Task brief >>
Write out every record again, exactly.

[Saved data entries]

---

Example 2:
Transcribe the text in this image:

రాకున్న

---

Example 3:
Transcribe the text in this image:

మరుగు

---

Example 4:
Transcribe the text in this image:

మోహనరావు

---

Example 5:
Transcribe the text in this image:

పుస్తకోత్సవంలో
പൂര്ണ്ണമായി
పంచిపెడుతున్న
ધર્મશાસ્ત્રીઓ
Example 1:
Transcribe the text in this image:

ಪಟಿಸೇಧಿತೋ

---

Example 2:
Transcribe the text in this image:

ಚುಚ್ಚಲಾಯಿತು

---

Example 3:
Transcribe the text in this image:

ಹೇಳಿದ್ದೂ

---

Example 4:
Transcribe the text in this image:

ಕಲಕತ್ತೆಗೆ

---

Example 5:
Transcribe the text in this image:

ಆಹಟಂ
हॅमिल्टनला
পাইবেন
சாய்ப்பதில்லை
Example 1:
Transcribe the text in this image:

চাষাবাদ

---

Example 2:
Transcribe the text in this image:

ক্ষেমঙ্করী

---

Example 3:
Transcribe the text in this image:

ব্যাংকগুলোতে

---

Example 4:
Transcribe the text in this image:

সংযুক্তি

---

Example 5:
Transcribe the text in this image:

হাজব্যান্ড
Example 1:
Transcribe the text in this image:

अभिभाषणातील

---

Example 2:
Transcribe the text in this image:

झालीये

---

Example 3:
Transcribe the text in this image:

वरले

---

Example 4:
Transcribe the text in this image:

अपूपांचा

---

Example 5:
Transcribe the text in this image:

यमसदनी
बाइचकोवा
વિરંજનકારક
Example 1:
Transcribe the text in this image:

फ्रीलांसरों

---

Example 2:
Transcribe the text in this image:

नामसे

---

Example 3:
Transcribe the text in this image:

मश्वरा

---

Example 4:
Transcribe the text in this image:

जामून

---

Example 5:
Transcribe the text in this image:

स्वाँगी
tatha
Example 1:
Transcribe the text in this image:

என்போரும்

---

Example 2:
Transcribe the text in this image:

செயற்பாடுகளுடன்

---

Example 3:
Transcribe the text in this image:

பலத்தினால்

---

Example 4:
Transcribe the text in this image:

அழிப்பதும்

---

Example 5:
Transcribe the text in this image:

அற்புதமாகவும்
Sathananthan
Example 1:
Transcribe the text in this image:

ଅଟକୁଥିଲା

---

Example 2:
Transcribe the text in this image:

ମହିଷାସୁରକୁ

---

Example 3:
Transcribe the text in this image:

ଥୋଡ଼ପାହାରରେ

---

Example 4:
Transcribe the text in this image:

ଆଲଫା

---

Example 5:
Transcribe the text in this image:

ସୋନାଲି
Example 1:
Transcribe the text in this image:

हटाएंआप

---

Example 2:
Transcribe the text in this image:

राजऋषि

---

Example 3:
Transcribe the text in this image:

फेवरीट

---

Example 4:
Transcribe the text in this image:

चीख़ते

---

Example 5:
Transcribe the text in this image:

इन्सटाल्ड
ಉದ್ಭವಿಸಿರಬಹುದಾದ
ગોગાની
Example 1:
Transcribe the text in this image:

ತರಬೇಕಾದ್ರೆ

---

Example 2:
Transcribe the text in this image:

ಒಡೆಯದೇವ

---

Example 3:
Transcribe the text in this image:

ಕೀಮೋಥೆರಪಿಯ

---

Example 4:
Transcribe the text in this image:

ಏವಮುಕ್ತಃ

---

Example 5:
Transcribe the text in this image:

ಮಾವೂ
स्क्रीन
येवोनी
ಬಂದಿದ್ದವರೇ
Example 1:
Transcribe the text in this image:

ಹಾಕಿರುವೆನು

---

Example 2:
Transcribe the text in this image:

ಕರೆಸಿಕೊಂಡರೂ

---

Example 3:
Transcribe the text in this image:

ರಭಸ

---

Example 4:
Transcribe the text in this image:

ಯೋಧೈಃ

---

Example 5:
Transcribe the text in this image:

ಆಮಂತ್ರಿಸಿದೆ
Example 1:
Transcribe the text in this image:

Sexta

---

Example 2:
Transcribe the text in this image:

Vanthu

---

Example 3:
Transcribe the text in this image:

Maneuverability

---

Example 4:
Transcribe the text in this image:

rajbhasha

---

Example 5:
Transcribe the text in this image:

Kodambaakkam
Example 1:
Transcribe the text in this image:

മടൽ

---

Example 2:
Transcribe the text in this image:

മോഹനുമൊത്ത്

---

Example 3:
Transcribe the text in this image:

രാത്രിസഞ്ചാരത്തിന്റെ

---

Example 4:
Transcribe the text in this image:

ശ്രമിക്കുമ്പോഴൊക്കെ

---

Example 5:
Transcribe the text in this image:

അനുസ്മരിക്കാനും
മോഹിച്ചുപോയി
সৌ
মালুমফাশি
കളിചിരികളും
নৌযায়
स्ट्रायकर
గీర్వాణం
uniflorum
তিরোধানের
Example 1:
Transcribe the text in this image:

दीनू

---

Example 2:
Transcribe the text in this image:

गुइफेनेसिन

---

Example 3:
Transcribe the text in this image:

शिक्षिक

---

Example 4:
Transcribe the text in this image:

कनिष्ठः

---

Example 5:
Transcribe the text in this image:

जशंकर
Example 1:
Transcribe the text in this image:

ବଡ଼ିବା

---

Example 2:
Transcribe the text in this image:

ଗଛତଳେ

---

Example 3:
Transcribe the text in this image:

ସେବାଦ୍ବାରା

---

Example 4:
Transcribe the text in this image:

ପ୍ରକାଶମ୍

Response >>
---

Example 2:
Transcribe the text in this image:

రాకున్న

---

Example 3:
Transcribe the text in this image:

మరుగు

---

Example 4:
Transcribe the text in this image:

మోహనరావు

---

Example 5:
Transcribe the text in this image:

పుస్తకోత్సవంలో
പൂര്ണ്ണമായി
పంచిపెడుతున్న
ધર્મશાસ્ત્રીઓ
Example 1:
Transcribe the text in this image:

ಪಟಿಸೇಧಿತೋ

---

Example 2:
Transcribe the text in this image:

ಚುಚ್ಚಲಾಯಿತು

---

Example 3:
Transcribe the text in this image:

ಹೇಳಿದ್ದೂ

---

Example 4:
Transcribe the text in this image:

ಕಲಕತ್ತೆಗೆ

---

Example 5:
Transcribe the text in this image:

ಆಹಟಂ
हॅमिल्टनला
পাইবেন
சாய்ப்பதில்லை
Example 1:
Transcribe the text in this image:

চাষাবাদ

---

Example 2:
Transcribe the text in this image:

ক্ষেমঙ্করী

---

Example 3:
Transcribe the text in this image:

ব্যাংকগুলোতে

---

Example 4:
Transcribe the text in this image:

সংযুক্তি

---

Example 5:
Transcribe the text in this image:

হাজব্যান্ড
Example 1:
Transcribe the text in this image:

अभिभाषणातील

---

Example 2:
Transcribe the text in this image:

झालीये

---

Example 3:
Transcribe the text in this image:

वरले

---

Example 4:
Transcribe the text in this image:

अपूपांचा

---

Example 5:
Transcribe the text in this image:

यमसदनी
बाइचकोवा
વિરંજનકારક
Example 1:
Transcribe the text in this image:

फ्रीलांसरों

---

Example 2:
Transcribe the text in this image:

नामसे

---

Example 3:
Transcribe the text in this image:

मश्वरा

---

Example 4:
Transcribe the text in this image:

जामून

---

Example 5:
Transcribe the text in this image:

स्वाँगी
tatha
Example 1:
Transcribe the text in this image:

என்போரும்

---

Example 2:
Transcribe the text in this image:

செயற்பாடுகளுடன்

---

Example 3:
Transcribe the text in this image:

பலத்தினால்

---

Example 4:
Transcribe the text in this image:

அழிப்பதும்

---

Example 5:
Transcribe the text in this image:

அற்புதமாகவும்
Sathananthan
Example 1:
Transcribe the text in this image:

ଅଟକୁଥିଲା

---

Example 2:
Transcribe the text in this image:

ମହିଷାସୁରକୁ

---

Example 3:
Transcribe the text in this image:

ଥୋଡ଼ପାହାରରେ

---

Example 4:
Transcribe the text in this image:

ଆଲଫା

---

Example 5:
Transcribe the text in this image:

ସୋନାଲି
Example 1:
Transcribe the text in this image:

हटाएंआप

---

Example 2:
Transcribe the text in this image:

राजऋषि

---

Example 3:
Transcribe the text in this image:

फेवरीट

---

Example 4:
Transcribe the text in this image:

चीख़ते

---

Example 5:
Transcribe the text in this image:

इन्सटाल्ड
ಉದ್ಭವಿಸಿರಬಹುದಾದ
ગોગાની
Example 1:
Transcribe the text in this image:

ತರಬೇಕಾದ್ರೆ

---

Example 2:
Transcribe the text in this image:

ಒಡೆಯದೇವ

---

Example 3:
Transcribe the text in this image:

ಕೀಮೋಥೆರಪಿಯ

---

Example 4:
Transcribe the text in this image:

ಏವಮುಕ್ತಃ

---

Example 5:
Transcribe the text in this image:

ಮಾವೂ
स्क्रीन
येवोनी
ಬಂದಿದ್ದವರೇ
Example 1:
Transcribe the text in this image:

ಹಾಕಿರುವೆನು

---

Example 2:
Transcribe the text in this image:

ಕರೆಸಿಕೊಂಡರೂ

---

Example 3:
Transcribe the text in this image:

ರಭಸ

---

Example 4:
Transcribe the text in this image:

ಯೋಧೈಃ

---

Example 5:
Transcribe the text in this image:

ಆಮಂತ್ರಿಸಿದೆ
Example 1:
Transcribe the text in this image:

Sexta

---

Example 2:
Transcribe the text in this image:

Vanthu

---

Example 3:
Transcribe the text in this image:

Maneuverability

---

Example 4:
Transcribe the text in this image:

rajbhasha

---

Example 5:
Transcribe the text in this image:

Kodambaakkam
Example 1:
Transcribe the text in this image:

മടൽ

---

Example 2:
Transcribe the text in this image:

മോഹനുമൊത്ത്

---

Example 3:
Transcribe the text in this image:

രാത്രിസഞ്ചാരത്തിന്റെ

---

Example 4:
Transcribe the text in this image:

ശ്രമിക്കുമ്പോഴൊക്കെ

---

Example 5:
Transcribe the text in this image:

അനുസ്മരിക്കാനും
മോഹിച്ചുപോയി
সৌ
মালুমফাশি
കളിചിരികളും
নৌযায়
स्ट्रायकर
గీర్వాణం
uniflorum
তিরোধানের
Example 1:
Transcribe the text in this image:

दीनू

---

Example 2:
Transcribe the text in this image:

गुइफेनेसिन

---

Example 3:
Transcribe the text in this image:

शिक्षिक

---

Example 4:
Transcribe the text in this image:

कनिष्ठः

---

Example 5:
Transcribe the text in this image:

जशंकर
Example 1:
Transcribe the text in this image:

ବଡ଼ିବା

---

Example 2:
Transcribe the text in this image:

ଗଛତଳେ

---

Example 3:
Transcribe the text in this image:

ସେବାଦ୍ବାରା

---

Example 4:
Transcribe the text in this image:

ପ୍ରକାଶମ୍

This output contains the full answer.